U.S. SEC Puts Ethereum ETF On Hold

A proposed Ethereum ETF that promises exposure to staking rewards is the latest crypto innovation to hit a regulatory wall.

Key Takeaways

  • The SEC has delayed approval of an Ethereum ETF with staking rewards, proposed by REX Shares and Osprey Funds.
  • At issue is whether these funds qualify as legitimate investment companies and whether their structures comply with Rule 6c-11.
  • The use of offshore entities and income from staking complicates their regulatory status.
  • Approval of an Ethereum staking ETF could create new pathways for institutional adoption of such assets.
  • The SEC’s decision on this case will likely set the tone for future staking-related ETF products.

 

Ethereum ETF Paused, No Staking Rewards Yet

The U.S. Securities and Exchange Commission (SEC) has pressed pause on proposals from REX Shares and Osprey Funds, citing concerns about legal structure, compliance, and investor protection.

 

Ethereum ETF SEC Concerns

Source: etf.com

 

While the concept of an Ethereum ETF tied to staking is exciting for many investors, the SEC’s reaction signals ongoing friction between crypto innovation and traditional financial regulation.

 

What’s The Problem With The Ethereum ETF Proposal?

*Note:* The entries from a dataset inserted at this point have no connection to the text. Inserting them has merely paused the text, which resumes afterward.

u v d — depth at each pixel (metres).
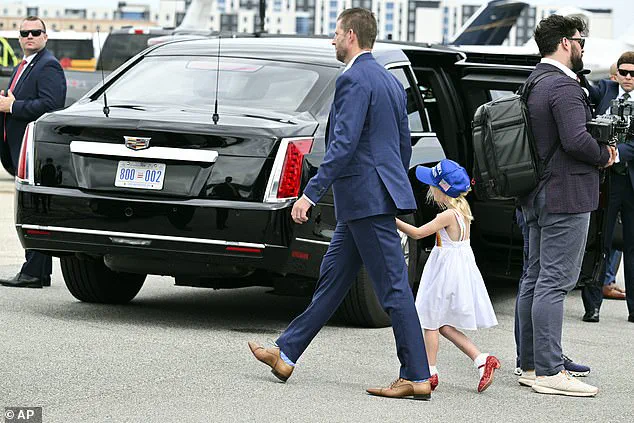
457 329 8.17
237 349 9.00
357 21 7.65
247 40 11.22
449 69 11.48
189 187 9.30
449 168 8.13
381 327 10.22
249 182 9.20
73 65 47.38
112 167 9.48
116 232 9.45
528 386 8.32
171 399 7.28
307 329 7.88
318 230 9.45
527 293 8.41
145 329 9.70
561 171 8.10
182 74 10.52
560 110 8.00
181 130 9.30
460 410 7.44
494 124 8.18
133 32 44.03
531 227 8.40
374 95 7.57
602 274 11.46
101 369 8.05
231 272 9.45
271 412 7.07
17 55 50.25
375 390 7.70
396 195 7.60
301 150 9.32
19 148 11.88
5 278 12.35
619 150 11.38
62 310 10.52
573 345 10.08
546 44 8.22
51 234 9.66
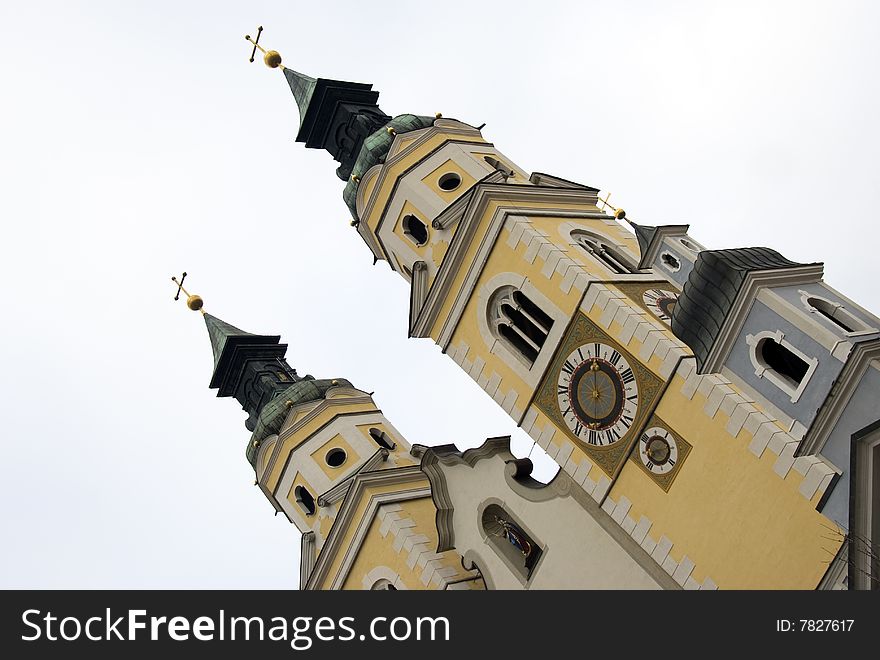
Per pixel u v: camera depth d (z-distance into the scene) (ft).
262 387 195.52
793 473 100.73
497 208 131.95
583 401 120.98
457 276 135.85
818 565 98.22
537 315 128.06
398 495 150.51
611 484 117.29
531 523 129.59
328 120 176.45
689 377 111.14
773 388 98.99
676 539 110.73
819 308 100.27
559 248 127.13
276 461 170.40
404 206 146.72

At the core of the SEC’s hesitation is whether these ETFs actually qualify as “investment companies” under U.S. securities law. The Investment Company Act of 1940 requires that any fund operating under the ETF label must primarily invest in securities.

The SEC argues that the proposed Ethereum ETF products might not meet this definition, especially if their income is largely derived from staking rewards rather than traditional securities like stocks or bonds.

 

Regulatory Red Flags

  • The language in the Ethereum ETF filings may mislead investors by implying that the funds operate like traditional investment companies.
  • If the funds aren’t technically “investment companies,” they shouldn’t benefit from regulatory exemptions meant for those that are.
  • The SEC may view these filings as circumventing standard registration rules.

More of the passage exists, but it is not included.